他可是医生,救人的医生,可那次课外训练他操控着同学的机甲,将单兵机甲六班的同学们都打败,以绝对姿态。哪怕是向来著称单兵机甲系天才的谢相白也不敌。
陈甄忽然转头。
一阵风带着香飘过,恍惚间像有一只蝴蝶扑腾翅膀停留在眉目间,他只来得及看见青年越过自己走踏上悬浮折叠梯——什么都没说,他就这样答应回去了?
陈甄愣住。
“还不走?”
玉流光站在高处,转头垂眸俯视他,“不是走吗?奥凯西没给你们定回去的日期?”
“……”
陈甄在操控室给奥凯西回消息,告诉他已经接到人了。
这趟行程几十个小时,到达主星时奥凯西的易感期正好过去,虽然Alpha易感期来七天这个说法并不算特别精准,通常第八天第九天情绪上也会略有不适,但奥凯西肯定管不了那么多。
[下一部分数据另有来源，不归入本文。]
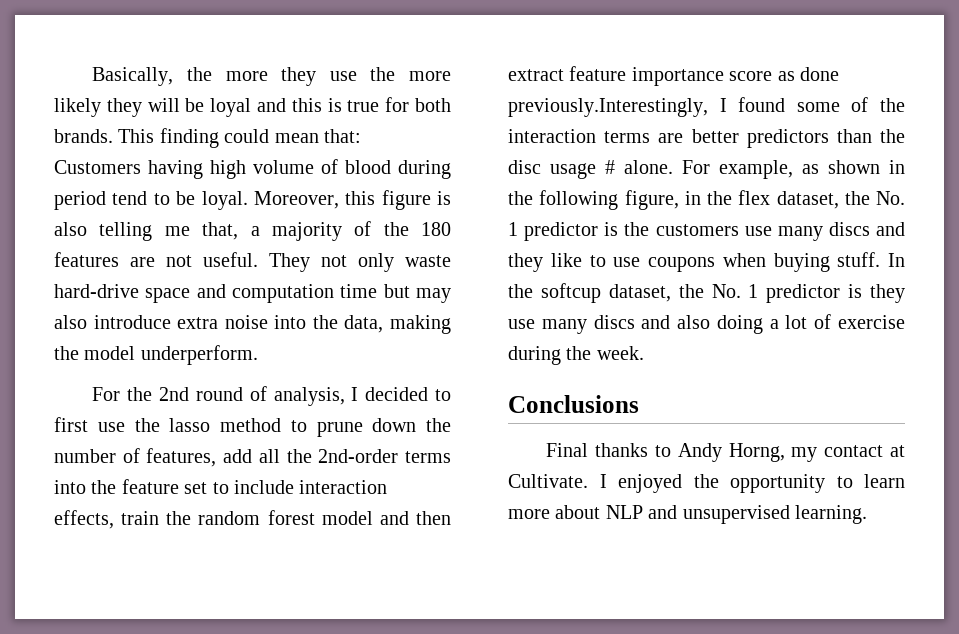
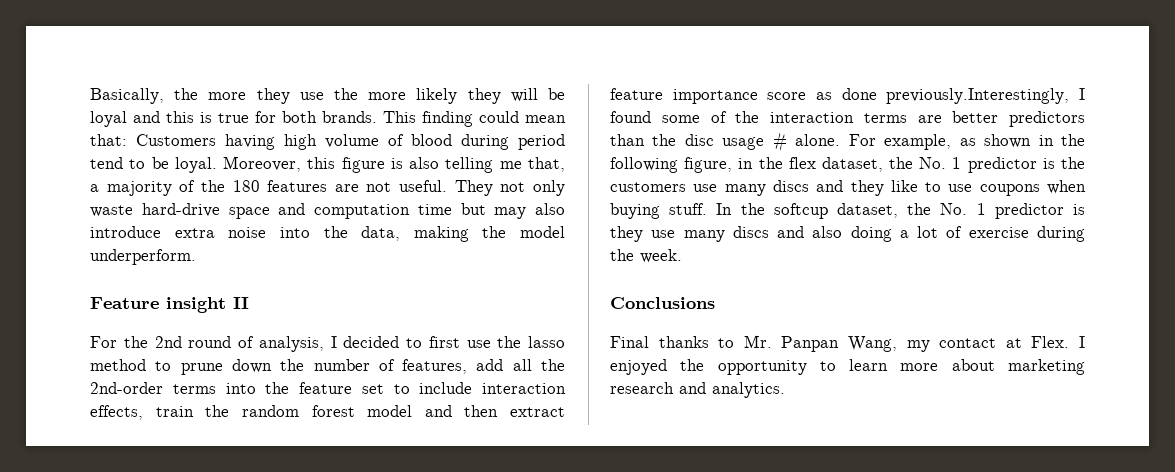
(258, 355) none -> [90,297,249,313] // Feature insight II
[677,443,785,462] Andy Horng, -> [743,335,897,352] Mr. Panpan Wang,
[508,474,588,488] Cultivate. -> [1031,336,1070,348] Flex.
[605,505,867,524] NLP and unsupervised learning. -> [1008,359,1085,375] [610,382,785,398] marketing research and analytics.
果不其然,悬浮车刚停下,陈甄就看到了等在那里的男人。
透过操控室的屏幕,陈甄看着青年下了悬浮车,走近奥凯西。

回程路上,一股沉寂蔓延在四周。
以陈甄为首的第三支队队员们不远不近跟在十米开外,脚步齐整,训练有素,无人窃窃私语。陈甄偶尔看着青年背影,偶尔移开视线,忍不住去想他们会聊什么。
大概不会聊什么好的。
奥凯西殿下这次冲动了。
成年人都有自己的事要做,工作、生活,这些都被安排好了,井井有条,可一个奥凯西殿下,就坏了青年这一周的工作。
前方,纤细出挑的背影渐渐停步,紧跟在他身后的奥凯西也停下,瞬间像是触发连锁反应,陈甄、第三支队队员们也齐齐停下脚步。
空旷的广场无人发出声音,玉流光转过身,正对着奥凯西。陈甄被奥凯西挡着视线,看不太清青年此刻的神情,只听见清凌凌的一声脆响——他恍惚意识到,奥凯西殿下挨了一个耳光。
陈甄匆忙移开视线,明明应该感到羞辱的是奥凯西殿下,可他莫名颤栗、尴尬,这一耳光简直像扇在他心脏上,耳膜都嗡鸣了,陈甄迅速回头对队员说:“走,先走远点。”
队员们哪还敢看,忙不迭转身走远了,陈甄落后一步,耳边仿佛还回荡着那清凌凌的脆响。
认识那么多年,几乎算是一起长大,他却没见过青年扇奥凯西巴掌……可看奥凯西殿下平淡的反应也能猜想,这不是第一次了。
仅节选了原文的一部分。